The hottest area, from my p.o.v., was of course the bootstrap
constituencies, that would be the pillars on which the Names Council would
rise from the General Assembly.
Dennis' document listed the ccTLD's and the gTLD's (one company) as separate
constituencies,(strong objections from Amadeu)  the DN holders appeared
there, right at the bottom, as 'possible constituencies'.
Jay Fenello and myself protested strongly, saying that we could not support
a structure of constituencies that did not at least include the DN holders
in the bootstrap setup. Our position seemed to have a lot of support.
The meeting was asked by Greg Hall, from the Canadian Ass. of Internet
providers, if there were any objections to adding the individual DN Holders
as an initial constituency.
Nobody spoke to that.
(so,naively, I though we had achieved agreement..)
Then to everybody's surprise, when the question was raised whether the new
declaration of principles would mean that the two existing applications
would be withdrawn, David Maher said, that his application remained in
force, and that he would have to speak to his contituents to see what they
could accept.  
David re-iterated this position, that would nullify evethything that had
been achieved, the next day in the open meeting with the ICANN board. Even
Esther was visibly taken aback.

The Meeting with the ICANN board.

The day started with an opening address by Dave Farber, with many regional
people in attendance. Not a peep about ICANN.

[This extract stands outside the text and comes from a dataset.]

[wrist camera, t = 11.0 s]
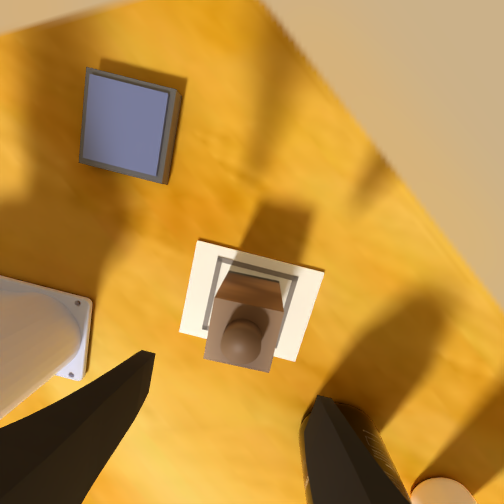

The rest of the day was devoted to that. The audience changed cultural
colour, more reflecting the current Internet traffic.;-)
I will limit myself to the most extaordinary events. In summary, I must say
that the day was at least a triumph for Free Speech. 
In relation to the DNSO, Ester said that the Board would listen to all the
arguments and make up it's mind by the next day , whether it would accept
any or none of the applications or impose it's own will on the DNSO structure.
There was a brief discussion with Joe Simms on whether the bylaws would
allow this. They would.
The plea's for all point of view were heard. IMHpov, the scariest one came
from a Hollywood lawyer, with a lot of loose talk about shutting down domains.
WIPO came with a new euphemism, "taking down DN's".

Then a little bombshell: Board member Hans Kaayenbrink had not publicly
disclosed his affiliation to an organisation that had expressed unmovable
support to the BMW model.  Doubts of course, whether an impartial judgement
could still be expected. Ah, had the interim Board Members not been
handpicked for their impartiality from the positions in the DNS wars???

Then, the Board was asked if they could perhaps give the audience a little
taste of an open Board meeting, by letting each Board member speak to the
idea of allowing the Individual DN holders a place at the DNSO table.

Esther, (thank you again)expressed the view that ICANN could be generous and
allow more initial constituencies than envisioned in the BMW draft, "if that
would make these people happy."  
George Conrades (having absorbed a lot of argument in the MAC) supported
this and Mr Fitzsimmons of Dun & Bradstreet was also of the view that more
constituencies up front would do more good than harm.
Mike Roberts and Greg Crew fudged nicely and didn't really say anything that
could commit them either way.
Hans Kraayenbrink said nothing.
When I stood up and asked him, he said that he did not favour open board
meetings and that he preferred his deliberations to remain in private.
Ouch! 
Where were you, Dan Steinberg? (ill, please get better soon) Where were the
grey ribbons?
All this, of course was broadcast on the Net.

Well, there was a lot more off-line (apparently Dennis Jennings was
physically attacked by angry Europeans, for bringing Hans' compromised
position to the attention of the meeting), but I rest it here.

Today we may hear whether ICANN decides to make us citizens or subjects.